Dupuis’s book is a 272-page love affair with the photographer’s home province. Originally from Rouyn, in Quebec’s northwest Abitibi region, Dupuis has a particular fondness for the lesser-known, less-travelled regions of the province. “Big spaces are in my DNA,” he boasts. He came to appreciate those big spaces while a boy, when his Algonquin grandfather took him trapping.
So, expect to see a very different Quebec from the usual cliché shots. More attention is lavished on a place like the Magdalene Islands in the Gulf of St. Lawrence than on Quebec City or Montreal. Discover largely uninhabited, 271-kilometre-long Anticosti Island, the rugged North Shore, the James Bay region (Eeyou Itschee), the far north (Nunavik), home of Quebec’s Inuit, and, less than an hour east of Ottawa, floating boardwalks and flourishing birdlife in swampy Parc national de Plaisance. This is a book for those who dream of snowmobiling across virgin fields of snow, kayaking fierce rivers, hiking mountains and communing with wildlife.
Most of the photographs in the book were taken in the last two years as Dupuis travelled Quebec in his GMC Sierra truck outfitted with a sleeping compartment so he could venture far into the wilderness without worrying about hotels. He spent 270 nights in that truck for the book. He also did long hikes to reach certain elusive spots. On Anticosti Island, he backpacked eight kilometres through the Jupiter River Canyon to reach the 76-metre-high Vauréal Falls.

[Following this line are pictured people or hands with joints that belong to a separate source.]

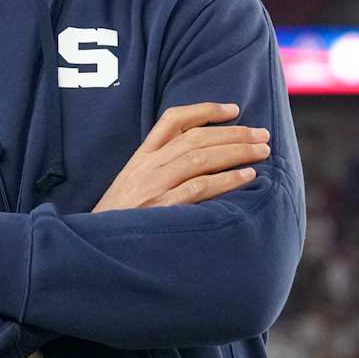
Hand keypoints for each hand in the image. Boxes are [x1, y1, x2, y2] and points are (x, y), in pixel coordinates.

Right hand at [93, 102, 269, 212]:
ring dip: (236, 152)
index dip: (205, 110)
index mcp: (141, 158)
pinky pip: (198, 188)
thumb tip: (205, 160)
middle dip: (234, 133)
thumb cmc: (122, 221)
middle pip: (196, 138)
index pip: (172, 121)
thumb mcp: (134, 187)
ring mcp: (152, 187)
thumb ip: (161, 171)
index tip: (234, 110)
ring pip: (200, 158)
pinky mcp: (160, 210)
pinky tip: (247, 177)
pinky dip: (226, 180)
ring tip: (262, 152)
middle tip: (263, 135)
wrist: (95, 247)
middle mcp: (147, 167)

The most memorable adventure during that two-year search for Quebec’s essence occurred one winter day east of James Bay. Dupuis was riding in a helicopter, hoping to find and photograph a migrating herd of caribou. “The pilot was as excited as I was doing aerial photography and probably, he was so focused on that task of getting me always at the right place and with a good angle that we both forgot the instrument panel.” Suddenly, they realized the gas gauge showed “empty.” Through some miracle, they managed to make it back to Chibougamau airport and a rough landing. “It was [a] very stressful moment.” And what did Dupuis have to show for that near-death experience? “We weren’t lucky enough to find any caribou.”
Although primarily a photography book, there are also intermittent bursts of prose. Most riveting are the excerpts from Dupuis’s travel diary. Listen to him musing about sunset at Ile du Havre-Aubert in the Magdalen Islands: “The sudden clearing of the heavens, only moments before the last ray of sunlight disappears, is a gift . Here I stand, camera at the ready, at the very moment the elements unleash themselves to offer one of the most beautiful spectacles I have seen in a long time. I know from experience that this kind of light is fl eeti ng – so every shot counts.”
That lesson of the fleeting light is one that served Dupuis well last year on the bridge, at sunset, at the Lièvre River near Ottawa. It’s a lesson learned by the boy who once escaped into wonderment via National Geographic magazines and now is offering all of us that same escape into wonderment with a National Geographic book about Quebec.